区長:まさにそのとおりだと思います。直接(ちょくせつ)こどもたちの意見を聞く場はこれまでそんなになかったです。条例(じょうれい)を作ったのはゴールではなくてここがスタートなので、色々なことが動き始めていきます。条例(じょうれい)を皆(みな)さんと一緒(いっしょ)に育ててもらいたいなと思います。
司会:最後に区長、皆(みな)さんのお話を受けての感想と、今年の抱負(ほうふ)をお聞かせください。

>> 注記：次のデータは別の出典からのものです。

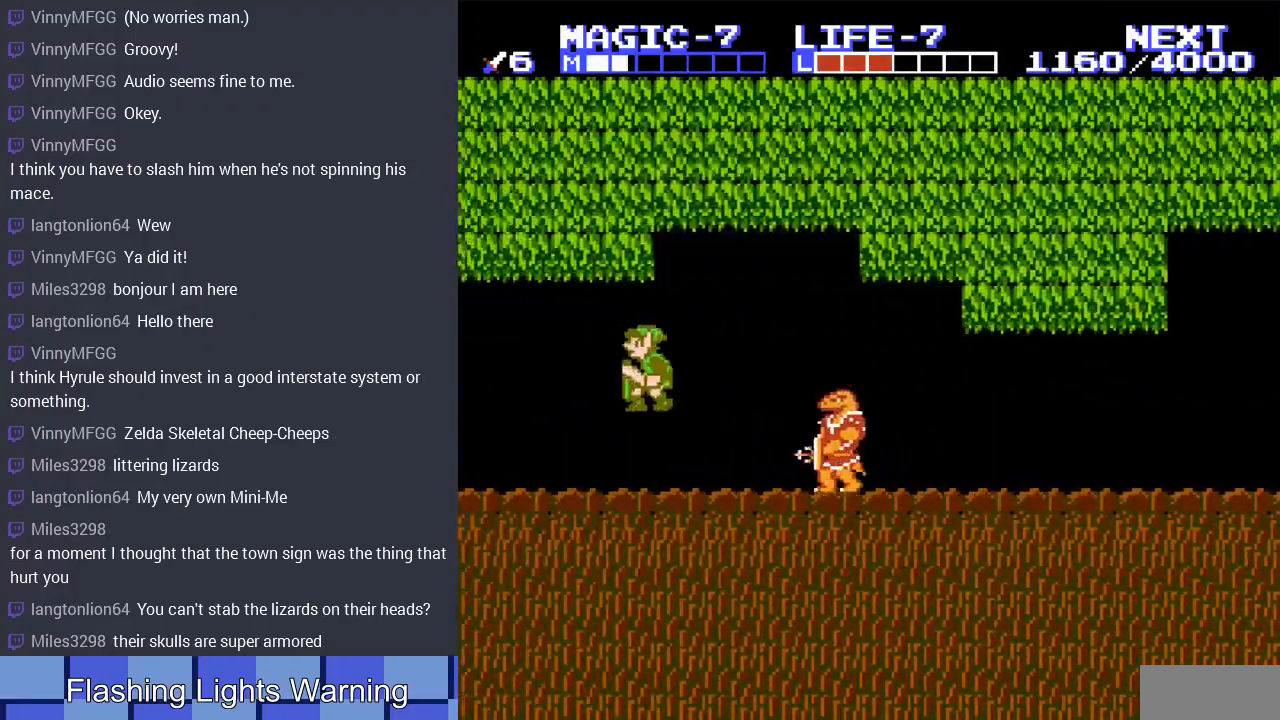
{"buttons": ["DPAD_LEFT"], "events": [[67, "A", "up"]]}
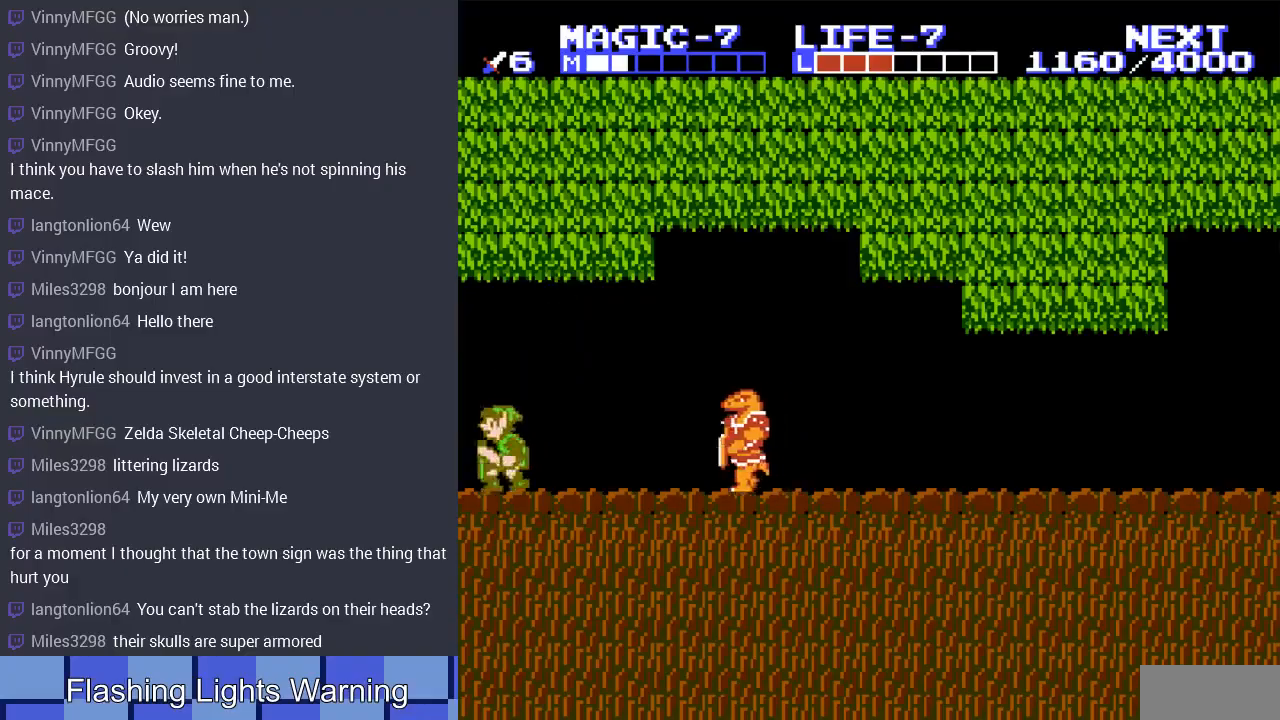
{"buttons": [], "events": [[233, "DPAD_LEFT", "up"]]}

区長:今日参加してくれているリーダーたち自身が色々な気づきをこの1年間の中で持ってくれているし、それぞれが成長してくれていることを実感してくださったと思うんですね。そのこと自体がとても大切なことだし、今回ご一緒(いっしょ)したリーダーのうち2人は18歳で、今度はこの条例(じょうれい)を生かして守る側にもなるというお話もいただきましたけど、とても力強い言葉だなと思います。大人もこどももこの条例(じょうれい)を大切にして、理解者(りかいしゃ)を増やしていく努力をみんなと一緒(いっしょ)にしていくことができればいいなと思います。